Plac Trzech Krzyży ma przejść dużą metamorfozę. Jeśli wszystko pójdzie zgodnie z planem, to poprawi ona komfort i bezpieczeństwo pieszych, a także rowerzystów i pasażerów komunikacji miejskiej. W całej koncepcji zabrakło jedynie miejsca dla przyrody. Drogowcy proponowali, by posadzić w tym miejscu 20 drzew, jednak konserwator Jakub Lewicki wyraził zgodę na zasadzenie jedynie 4. Argumentuje on swoją decyzję opinią Narodowego Instytutu Dziedzictwa. Konserwator podkreśla, że chce zachować główne osie widokowe — z Nowego Światu do Wiejskiej, pośrodku placu na wysokości kościoła św. Aleksandra i od dziedzińca Instytutu Głuchoniemych w kierunku Hożej.
„W kontekście dyskusji nad formą zagospodarowania Placu Trzech Krzyży, a zwłaszcza wprowadzenia nowej szaty roślinnej, Mazowiecki Wojewódzki Konserwator Zabytków wskazuje, iż opinia Narodowego Instytutu Dziedzictwa była jednoznacznie negatywna dla przedstawionych propozycji i wskazała szereg nieprawidłowości w kształtowaniu zieleni w obrębie Placu” – napisał Mazowiecki Wojewódzki Konserwator Zabytków na Facebooku.

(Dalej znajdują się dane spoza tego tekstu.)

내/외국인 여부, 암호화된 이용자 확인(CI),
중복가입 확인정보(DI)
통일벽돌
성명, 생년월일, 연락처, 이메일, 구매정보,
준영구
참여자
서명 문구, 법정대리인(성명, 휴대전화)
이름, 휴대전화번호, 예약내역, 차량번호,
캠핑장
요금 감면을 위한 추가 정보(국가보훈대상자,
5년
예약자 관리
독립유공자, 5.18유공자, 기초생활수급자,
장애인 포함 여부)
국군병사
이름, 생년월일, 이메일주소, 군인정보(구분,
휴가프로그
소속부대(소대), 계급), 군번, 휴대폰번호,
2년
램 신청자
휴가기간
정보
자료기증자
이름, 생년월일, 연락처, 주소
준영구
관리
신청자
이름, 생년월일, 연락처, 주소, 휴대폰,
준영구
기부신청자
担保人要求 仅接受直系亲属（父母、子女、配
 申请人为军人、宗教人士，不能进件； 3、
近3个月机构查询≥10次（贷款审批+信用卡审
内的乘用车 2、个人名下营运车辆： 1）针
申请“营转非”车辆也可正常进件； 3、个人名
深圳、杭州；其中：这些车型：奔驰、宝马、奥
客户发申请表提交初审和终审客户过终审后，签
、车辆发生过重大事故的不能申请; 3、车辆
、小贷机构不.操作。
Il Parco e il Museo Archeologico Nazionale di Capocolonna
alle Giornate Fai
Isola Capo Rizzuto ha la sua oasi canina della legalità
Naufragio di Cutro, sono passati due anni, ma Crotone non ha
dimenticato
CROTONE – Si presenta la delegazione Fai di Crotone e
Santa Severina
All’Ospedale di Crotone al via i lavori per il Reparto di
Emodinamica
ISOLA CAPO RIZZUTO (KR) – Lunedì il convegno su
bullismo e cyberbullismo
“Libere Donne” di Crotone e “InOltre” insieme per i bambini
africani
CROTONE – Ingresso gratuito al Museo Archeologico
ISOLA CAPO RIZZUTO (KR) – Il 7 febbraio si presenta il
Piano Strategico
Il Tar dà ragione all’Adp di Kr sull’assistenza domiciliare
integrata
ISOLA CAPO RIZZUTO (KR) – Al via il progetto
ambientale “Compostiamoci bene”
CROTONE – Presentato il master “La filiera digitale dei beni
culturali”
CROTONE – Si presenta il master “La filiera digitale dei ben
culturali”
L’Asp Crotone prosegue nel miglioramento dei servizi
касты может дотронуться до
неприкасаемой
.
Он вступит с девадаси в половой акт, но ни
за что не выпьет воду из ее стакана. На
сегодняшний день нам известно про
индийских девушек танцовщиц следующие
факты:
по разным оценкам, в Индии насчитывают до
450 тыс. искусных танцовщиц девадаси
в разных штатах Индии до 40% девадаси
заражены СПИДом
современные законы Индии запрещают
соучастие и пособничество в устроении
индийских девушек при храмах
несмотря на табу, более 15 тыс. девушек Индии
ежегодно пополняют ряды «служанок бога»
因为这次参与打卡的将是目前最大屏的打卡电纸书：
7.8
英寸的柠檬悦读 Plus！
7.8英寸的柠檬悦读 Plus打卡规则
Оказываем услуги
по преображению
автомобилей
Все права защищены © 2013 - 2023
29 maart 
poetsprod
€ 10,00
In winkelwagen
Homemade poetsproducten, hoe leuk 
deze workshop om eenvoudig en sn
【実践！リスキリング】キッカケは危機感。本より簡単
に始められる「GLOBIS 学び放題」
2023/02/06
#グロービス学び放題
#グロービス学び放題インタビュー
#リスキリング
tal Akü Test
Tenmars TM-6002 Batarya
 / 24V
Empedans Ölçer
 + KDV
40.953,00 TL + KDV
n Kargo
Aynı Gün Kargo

Miasto Jest Nasze nie zgadza się z opinią konserwatora zabytków
Ta argumentacja nie przekonuje aktywistów z organizacji Miasto Jest Nasze. Nic dziwnego, w końcu to nie pierwszy raz, kiedy prof. Jakub Lewicki podejmuje decyzje krzywdzące dla przyrody. W 2021 roku wstrzymał przebudowę Placu Pięciu Rogów, ponieważ obawiał się, że posadzenie klonów w tym miejscu przysłoni bryłę Domu Braci Jabłkowskich.
Organizacja Miasto jest Nasze twierdzi, że opinia prof. Jakuba Lewickiego w sprawie przebudowy Placu Trzech Krzyży jest kompromitująca. Aktywiści podkreślają, że historycznie w tym miejscu było o wiele więcej roślin niż obecnie, a na dowód swoich słów przedstawiają historyczne fotografie. Aktywiści zwracają się do Generalnego Konserwatora Zabytków Jarosława Selina, by ten zainterweniował w sprawie przebudowy Placu Trzech Krzyży.
„Mamy dość niekompetencji tego urzędnika. Warszawie nie jest potrzebny #KonserwatorBetonozy” – piszą aktywiści z organizacji Miasto Jest Nasze.